Ship ten products to get three or four hits
Even Noah's internal product team — with AppSumo's distribution behind it — ships 10 products to get 3-4 hits. Stop expecting product #1 to land; plan a portfolio. The compounding only kicks in if the next launch happens, no matter how the last one went. The product that hits is usually the one you almost didn't make.
“I spent and this is an important part about a year setting up the launch and now most people I think are doing a launch and they're like okay my product finished and what they're doing is they're running a mile and on the last lap which is kind of the most important one they're like I'm I'm a little tired”
Spend a year on the launch, not just on the build
Noah spent ~3 years writing the book and a full year setting up the launch with a dedicated 'CEO of the launch.' Most founders treat launch as the finish line of building — Noah treats it as a separate, year-long project. Back-plan from the numeric goal, build the asset list, then in the final 3 weeks pour everything into whichever lever is showing signal.
“I've posted maybe two or three times how much money I lose in real estate I think people are like yeah thank you for sharing that story we'll frequent people more we'll support people more we like people more we'll spend more if we know their story”

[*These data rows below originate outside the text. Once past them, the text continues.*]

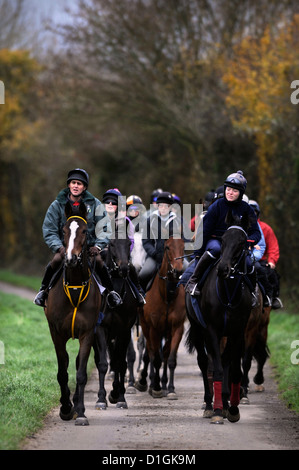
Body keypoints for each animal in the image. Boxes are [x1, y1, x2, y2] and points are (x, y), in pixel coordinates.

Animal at [44, 200, 102, 428]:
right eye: (64, 230)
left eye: (85, 230)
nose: (70, 258)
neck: (75, 286)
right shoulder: (56, 333)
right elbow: (62, 371)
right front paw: (66, 408)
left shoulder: (87, 333)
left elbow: (81, 373)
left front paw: (81, 411)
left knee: (78, 363)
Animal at [137, 237, 186, 398]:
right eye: (167, 247)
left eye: (183, 247)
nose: (178, 270)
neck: (167, 294)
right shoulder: (154, 328)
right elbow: (155, 358)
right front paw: (156, 387)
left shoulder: (177, 328)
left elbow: (170, 358)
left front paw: (169, 389)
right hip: (145, 326)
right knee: (151, 353)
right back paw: (148, 383)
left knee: (163, 353)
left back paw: (163, 384)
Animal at [188, 211, 255, 424]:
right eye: (223, 240)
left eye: (242, 242)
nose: (223, 269)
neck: (228, 293)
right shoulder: (211, 330)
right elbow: (215, 368)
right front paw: (217, 410)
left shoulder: (238, 331)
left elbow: (233, 369)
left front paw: (232, 409)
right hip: (198, 329)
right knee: (204, 362)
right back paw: (210, 404)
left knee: (225, 362)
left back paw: (225, 403)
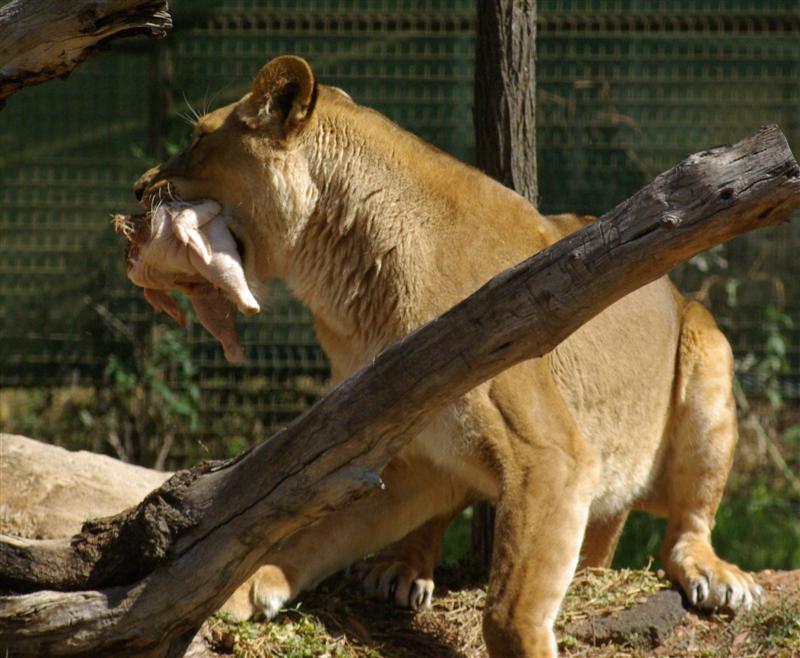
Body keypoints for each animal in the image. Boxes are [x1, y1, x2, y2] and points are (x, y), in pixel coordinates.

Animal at [131, 55, 762, 657]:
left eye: (198, 138)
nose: (138, 189)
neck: (345, 281)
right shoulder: (398, 453)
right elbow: (316, 532)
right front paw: (243, 584)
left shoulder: (551, 455)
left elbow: (508, 609)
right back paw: (401, 568)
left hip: (709, 353)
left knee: (688, 517)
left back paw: (712, 572)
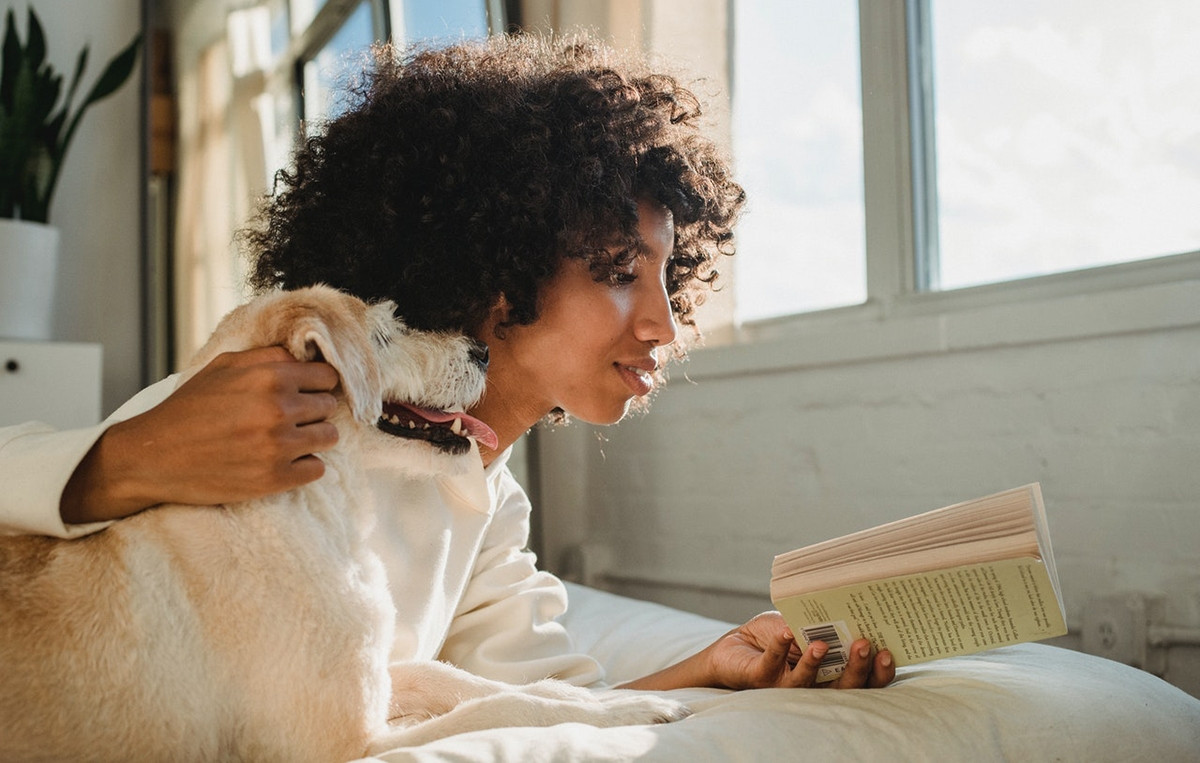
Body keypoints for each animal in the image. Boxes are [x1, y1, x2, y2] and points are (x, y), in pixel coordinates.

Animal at [0, 285, 686, 763]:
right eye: (381, 335)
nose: (483, 350)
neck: (309, 509)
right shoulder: (345, 745)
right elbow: (500, 710)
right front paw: (619, 717)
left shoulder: (377, 675)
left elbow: (461, 677)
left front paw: (603, 697)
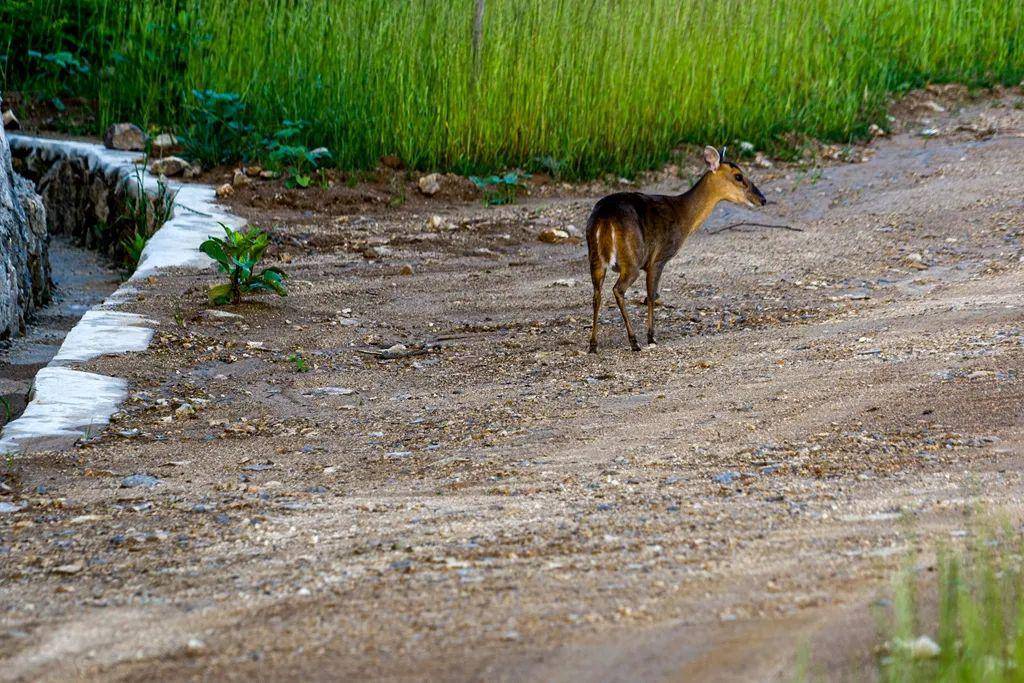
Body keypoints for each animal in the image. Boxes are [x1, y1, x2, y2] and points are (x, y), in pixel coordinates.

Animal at [589, 147, 765, 356]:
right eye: (738, 176)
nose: (762, 199)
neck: (683, 215)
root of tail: (605, 218)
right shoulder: (658, 258)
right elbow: (651, 296)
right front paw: (651, 337)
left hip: (595, 258)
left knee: (596, 295)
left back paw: (593, 344)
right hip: (632, 259)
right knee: (618, 290)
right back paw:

Post your losses, not just your highlight reel
Kagan deliberately posts losses (real estate flops, getting fired from Facebook) and finds audiences reward it. Negatives make a founder relatable, which drives more engagement, frequency, and spend than wins alone. Pair every success thread with a sibling 'what didn't work' thread on the same channel.
“you have to keep repeating your messaging you have to keep positioning and showing your product multiple times so many times one of the things we're doing every week now is on Wednesdays we're saying hey here's a crazy thing that's coming out in our newsletter tomorrow it's like 2 or 3x'ing our daily email signups”
Repeat the pitch — most of your list still hasn't bought
Even on his decade-old list, only ~80% on a webinar had bought the book. Audiences cycle through and ignore most messages — keep restating what you sell. Noah's Wednesday teaser cadence 2-3x'd daily signups on noahkagan.com. Assume the list hasn't seen prior pitches; reintroduce the core product every send.
“Stop building it and telling them about it like have them come in the kitchen have them come to your house have them come in your WhatsApp group have them come in your live chat I literally did that to a thousand people over months that was the secret”
Build WITH the public — pull them into the kitchen
Building 'in public' (broadcasting updates) is the watered-down version. Noah's reframe: build WITH the public — pull readers into WhatsApp groups, Discords, live chats, DMs. His book launch team came from manually DMing ~1,000 people one by one over months. Explicit ask, individual messages, no automation.
“bored is sexy consistency is sexy longevity is sexy sustainability is sexy my millions came because of consistency it didn't come because of one year it came at year seven”
Bored is sexy — once a thing works, run up the score
Once a thing works ($1k/month, three pre-orders, anything), the instinct to chase the next novel idea is the enemy. Run up the score on what already has signal. AppSumo's wins came at year seven, not year one — boring consistency beats sexy pivots. The compounding only happens if you stay in the boring middle long enough.
“you have this little exercise in there where you look is it a million dollar idea and you look at what am I what is my average sale price and how many people are in the market and you multiply these two very simple numbers”
Run the million-dollar math before falling in love with an idea
ACV multiplied by addressable market. If the product is under $1M ceiling, it's structurally capped — no amount of execution fixes the math. Run two numbers before committing: 'how much will each buyer pay?' × 'how many such buyers exist?' Most founder ideas die in this calculation before they ever launch.